▶ [Task to carry out]: Copy out every line below word for word, but leave out the pictures.

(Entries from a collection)

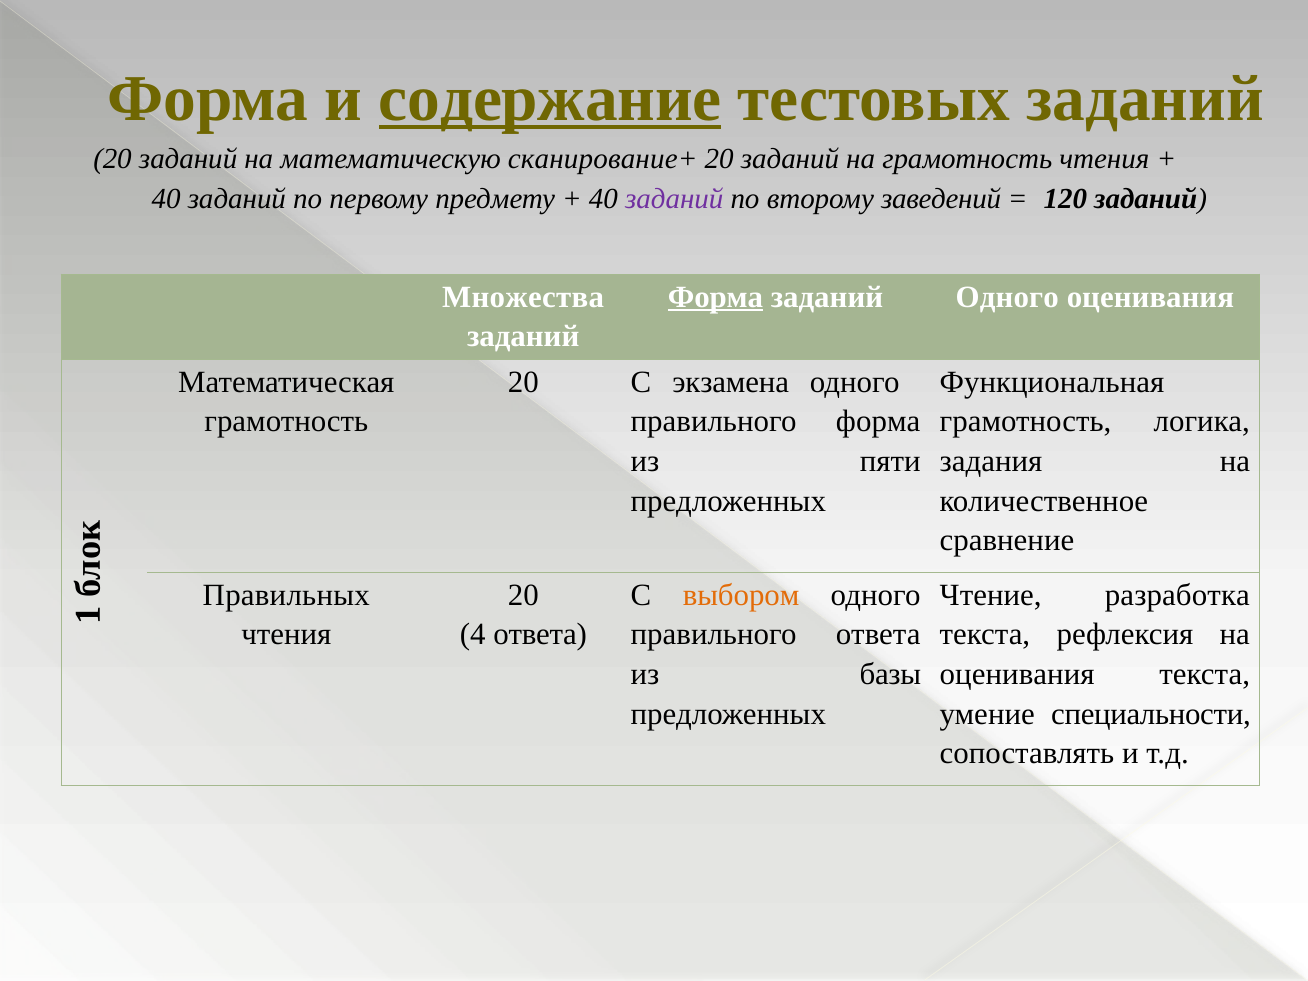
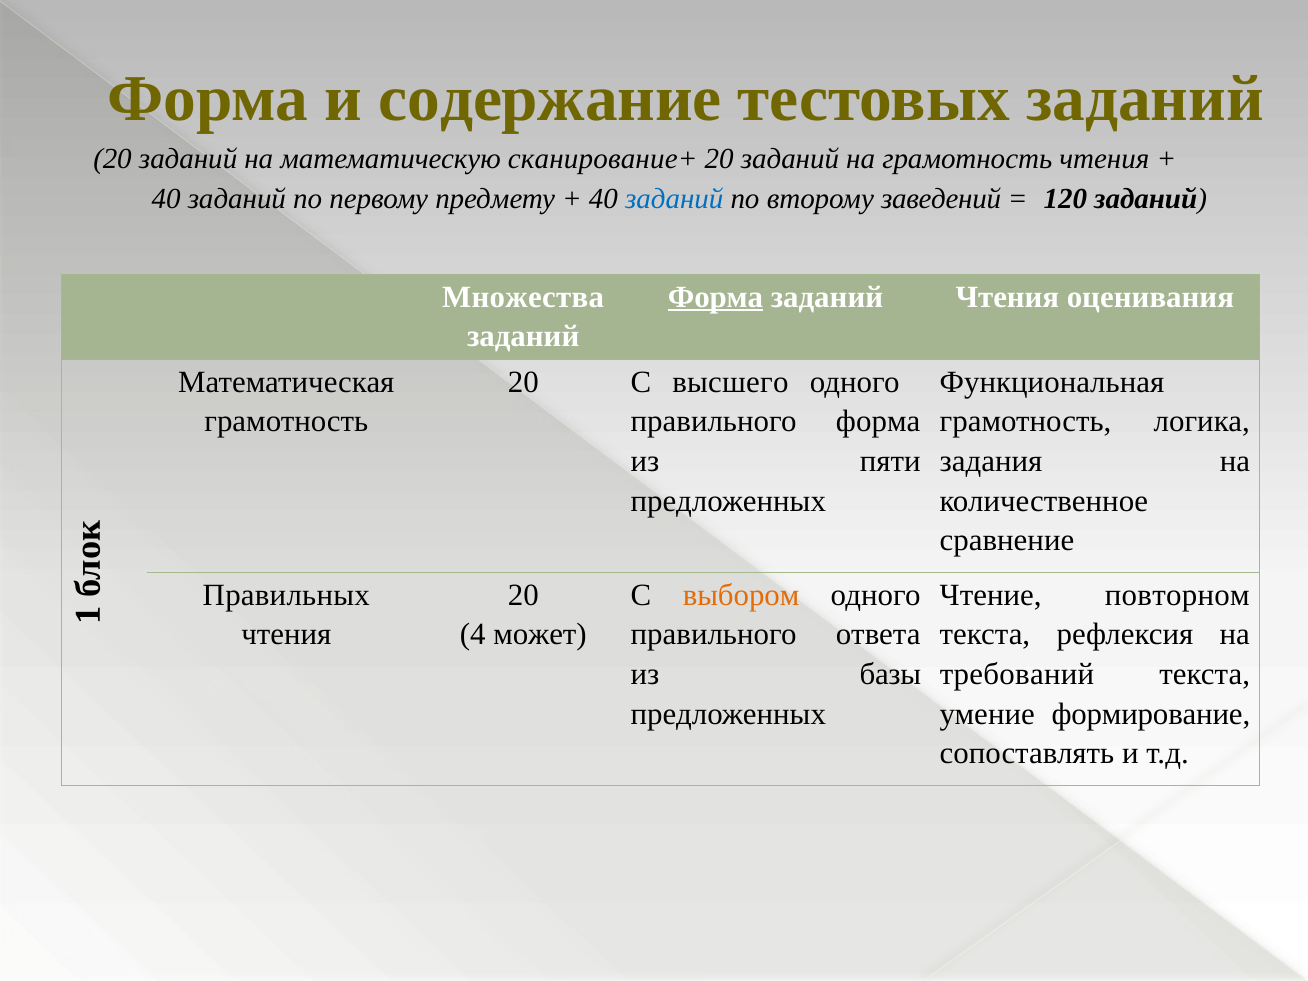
содержание underline: present -> none
заданий at (674, 199) colour: purple -> blue
заданий Одного: Одного -> Чтения
экзамена: экзамена -> высшего
разработка: разработка -> повторном
4 ответа: ответа -> может
оценивания at (1017, 674): оценивания -> требований
специальности: специальности -> формирование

▶ [Response to the exercise]:
содержание underline: present -> none
заданий at (674, 199) colour: purple -> blue
заданий Одного: Одного -> Чтения
экзамена: экзамена -> высшего
разработка: разработка -> повторном
4 ответа: ответа -> может
оценивания at (1017, 674): оценивания -> требований
специальности: специальности -> формирование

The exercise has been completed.